Collection entries
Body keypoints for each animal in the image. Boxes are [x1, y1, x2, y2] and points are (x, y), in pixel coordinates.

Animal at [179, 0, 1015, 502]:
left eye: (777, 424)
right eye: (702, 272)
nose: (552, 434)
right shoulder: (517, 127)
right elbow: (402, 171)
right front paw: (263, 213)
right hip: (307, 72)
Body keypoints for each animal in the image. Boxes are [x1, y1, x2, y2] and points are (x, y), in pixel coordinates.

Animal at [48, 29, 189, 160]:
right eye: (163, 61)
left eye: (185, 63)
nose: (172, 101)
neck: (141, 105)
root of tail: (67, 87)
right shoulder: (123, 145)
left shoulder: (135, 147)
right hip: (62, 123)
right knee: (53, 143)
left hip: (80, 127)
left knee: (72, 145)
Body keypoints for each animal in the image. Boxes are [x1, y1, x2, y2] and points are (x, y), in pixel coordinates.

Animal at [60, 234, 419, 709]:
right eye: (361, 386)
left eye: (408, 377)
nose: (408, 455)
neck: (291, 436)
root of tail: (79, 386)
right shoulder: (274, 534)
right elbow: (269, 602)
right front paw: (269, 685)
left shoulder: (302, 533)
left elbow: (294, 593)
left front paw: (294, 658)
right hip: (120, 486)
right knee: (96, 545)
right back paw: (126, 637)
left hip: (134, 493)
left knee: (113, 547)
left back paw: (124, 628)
==
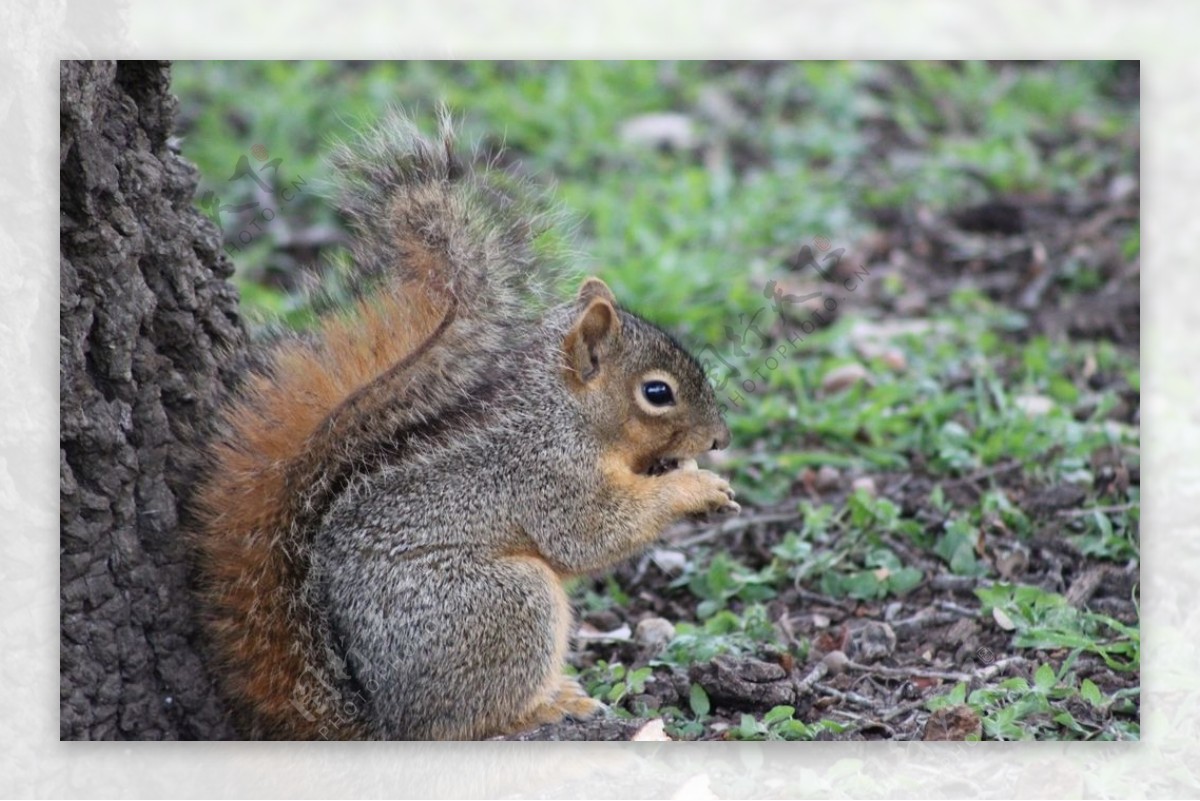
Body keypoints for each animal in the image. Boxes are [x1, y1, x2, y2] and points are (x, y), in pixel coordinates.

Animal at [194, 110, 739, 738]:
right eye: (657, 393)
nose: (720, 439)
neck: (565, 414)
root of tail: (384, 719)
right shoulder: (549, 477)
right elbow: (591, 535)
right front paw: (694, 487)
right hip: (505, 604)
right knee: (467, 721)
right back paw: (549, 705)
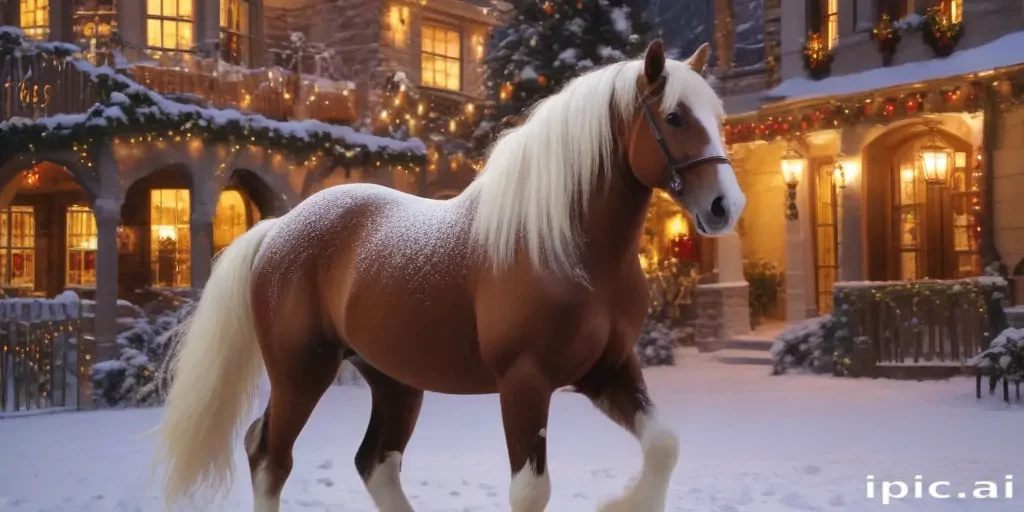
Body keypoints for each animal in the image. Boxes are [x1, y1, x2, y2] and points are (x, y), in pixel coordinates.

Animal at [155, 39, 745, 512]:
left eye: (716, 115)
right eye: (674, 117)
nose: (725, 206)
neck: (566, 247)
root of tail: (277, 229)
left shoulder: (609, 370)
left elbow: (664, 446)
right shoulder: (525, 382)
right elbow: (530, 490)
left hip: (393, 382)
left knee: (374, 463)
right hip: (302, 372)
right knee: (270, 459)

What to produce:
Both boundary lines included, write out word for word only the lines above from the one containing "right front paw: (694, 487)" to the one containing "right knee: (270, 459)", leaving out any pictures.

Answer for this exercise:
right front paw: (694, 487)
right hip: (505, 604)
right knee: (467, 721)
right back paw: (549, 705)
Body keypoints for each animal in the image. Boxes are [x1, y1, x2, y2] and points are (x, y), in pixel coordinates.

Animal at [155, 39, 745, 512]:
left eye: (716, 115)
right eye: (674, 117)
nose: (725, 206)
neck: (566, 247)
root of tail: (277, 229)
left shoulder: (609, 370)
left elbow: (664, 446)
right shoulder: (525, 382)
right elbow: (530, 490)
left hip: (393, 382)
left knee: (374, 463)
right hip: (302, 372)
right knee: (270, 459)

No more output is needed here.